Su tarea: Según el fragmento de la homilía, ¿con qué tiempo se inicia el nuevo Año Litúrgico?

Fragmento del texto:
※

A continuación apartes de la homilía:
29 de noviembre de 2010
El Señor da la alegría de abrir un nuevo Año Litúrgico comenzando por el Adviento.En este Adviento se nos concederá, una vez más, hacer experiencia de la cercanía de Aquel que creó el mundo, que orienta la historia y que se ha cuidado de nosotros llegando hasta el culmen de su condescendencia con el hacerse hombre.
Durante el tiempo de Adviento sentiremos a la Iglesia que nos toma de la mano y, a imagen de María Santísima, expresa su maternidad haciéndonos experimentar la espera gozosa de la venida del Señor, que nos abraza a todos en su amor y nos consuela. La liturgia de la Iglesia orienta nuestra mirada a la meta definitiva: el encuentro con el Señor que vendrá en el esplendor de la gloria.
El inicio del Año Litúrgico nos hace vivir nuevamente la espera de Dios que se hace carne en el seno de la Virgen María, de Dios que se hace pequeño, se convierte en niño; nos habla de la venida de un Dios cercano, que ha querido recorrer la vida del hombre, desde el comienzo, y esto para salvarla totalmente, en plenitud. Y así el misterio de la Encarnación del Señor y el inicio de la vida humana están íntima y armónicamente conectados entre sí en el único designio salvífico de Dios, Señor de la vida de todos y cada uno. La encarnación nos revela con intensa luz y de modo sorprendente que toda vida humana tiene una dignidad altísima, incomparable.

※

Datos registrados:

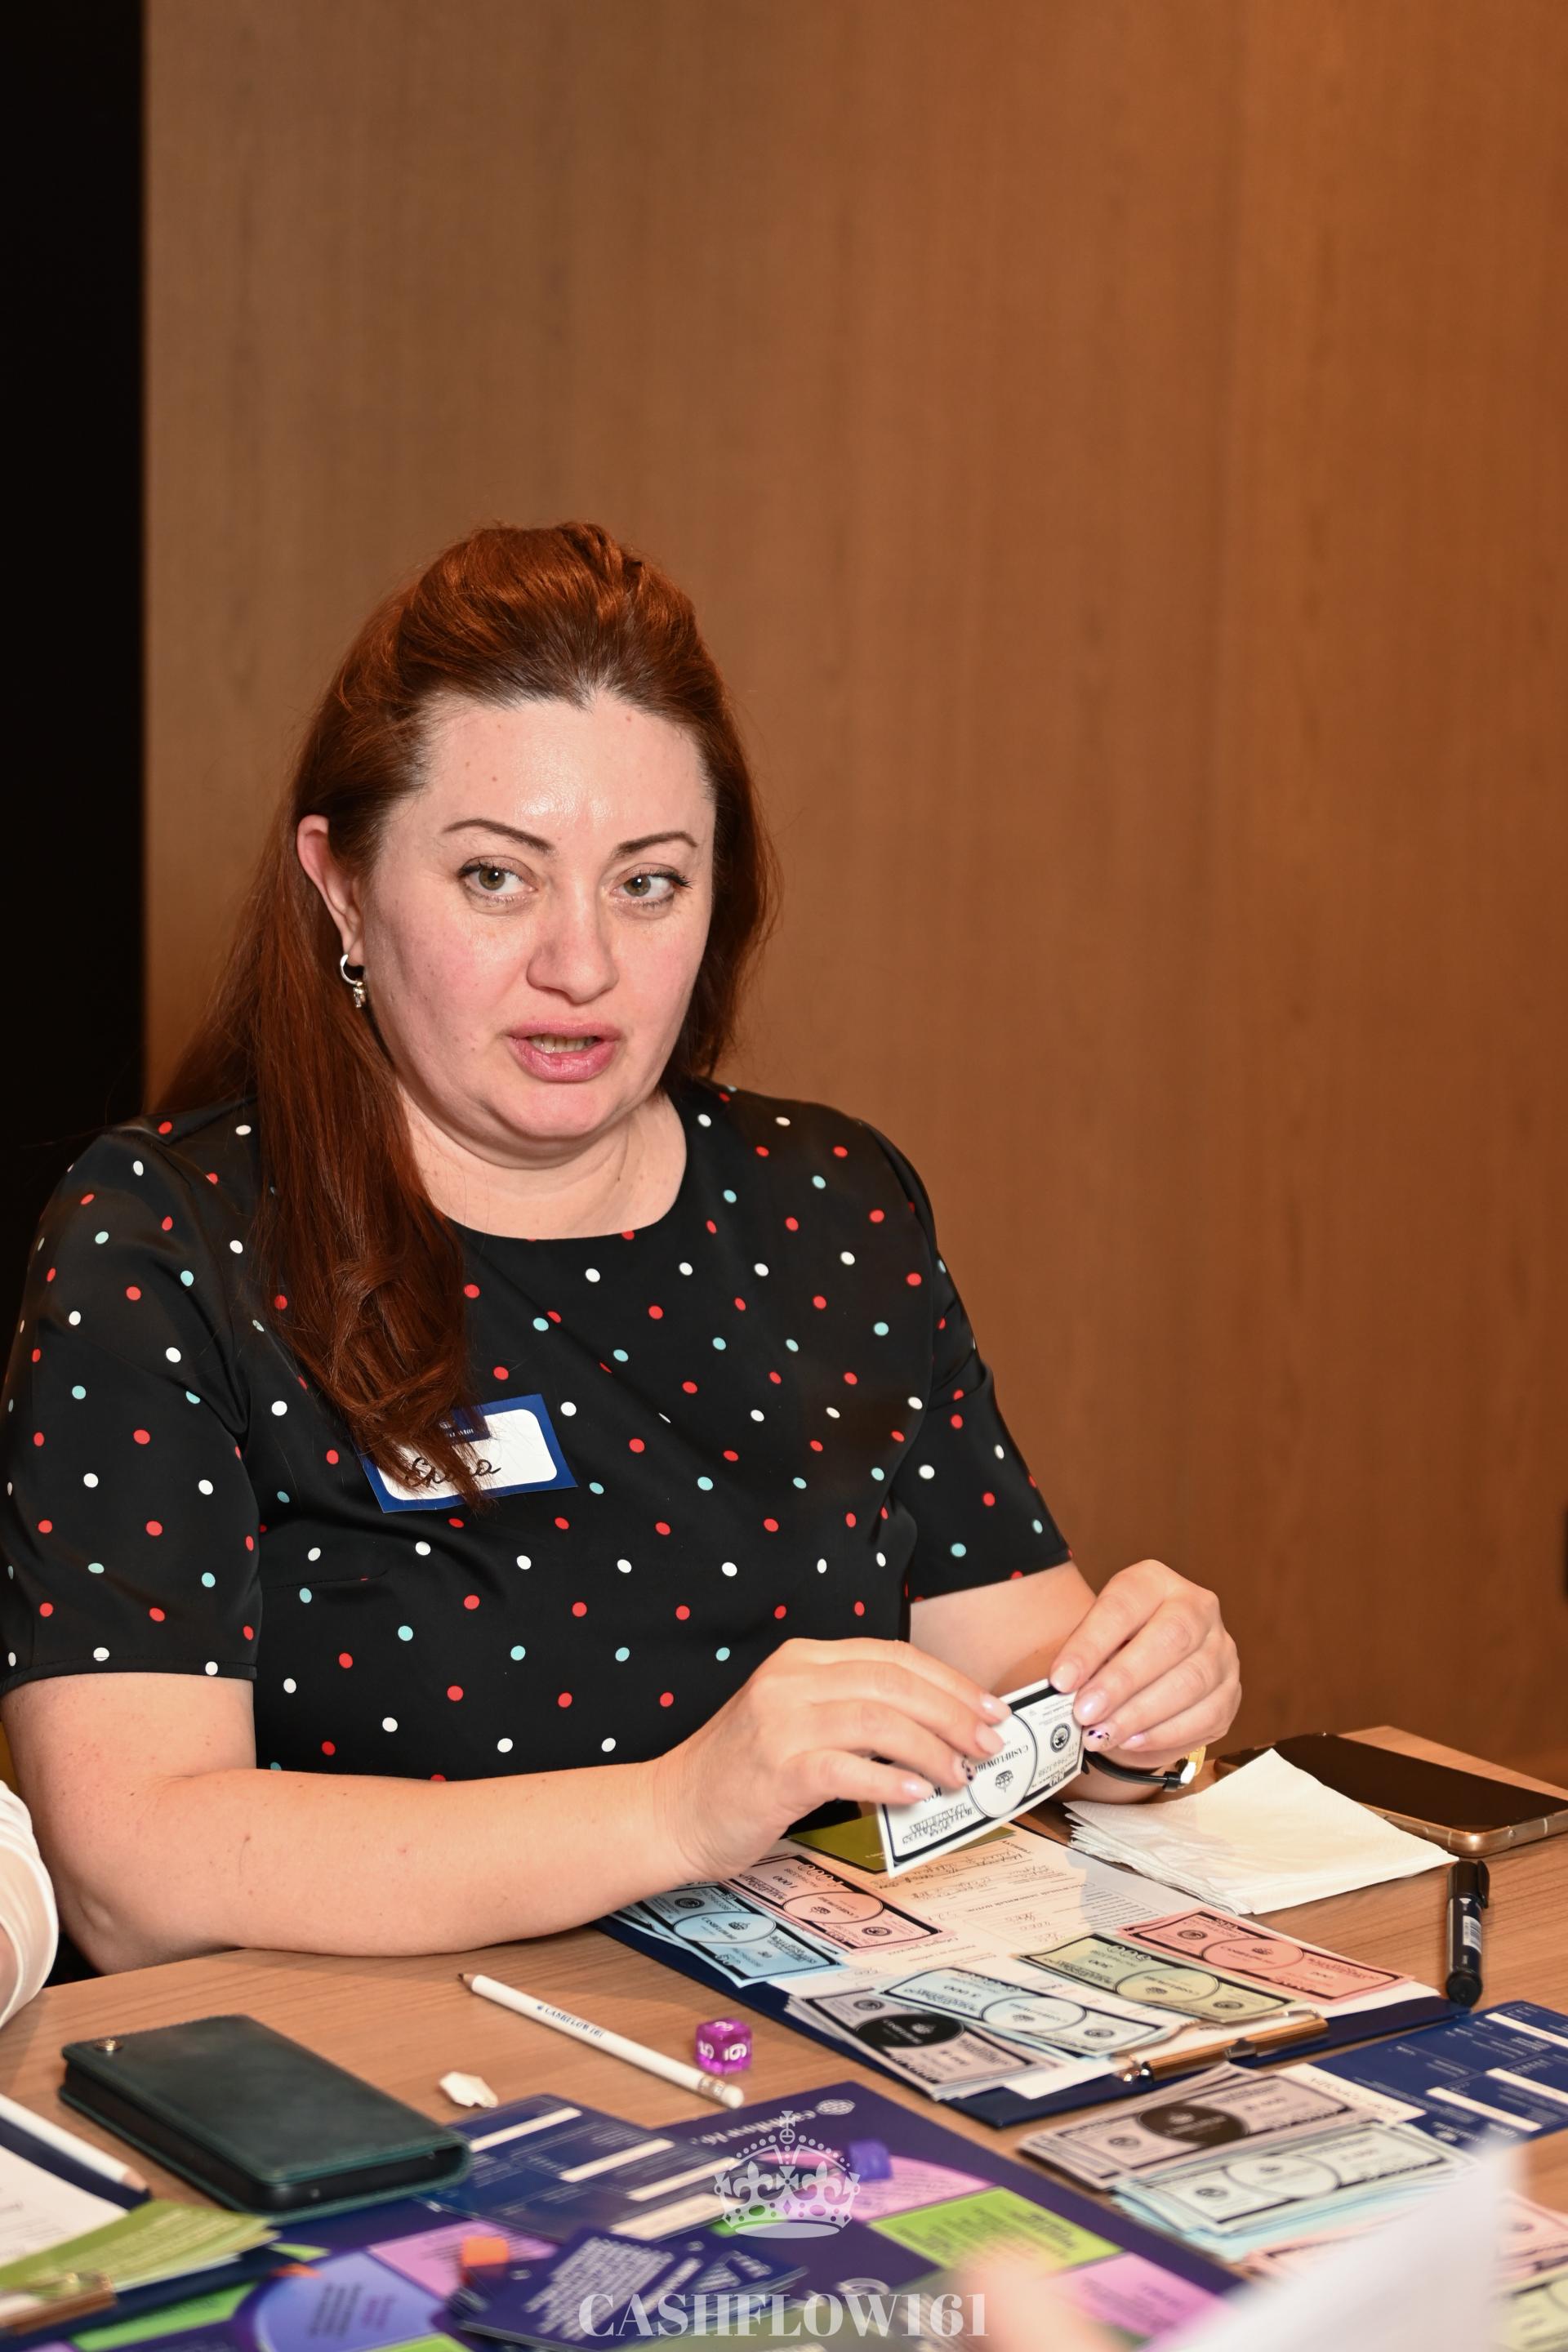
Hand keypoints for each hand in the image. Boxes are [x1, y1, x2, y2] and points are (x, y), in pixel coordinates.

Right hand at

※

Solución propuesta: Con el Adviento.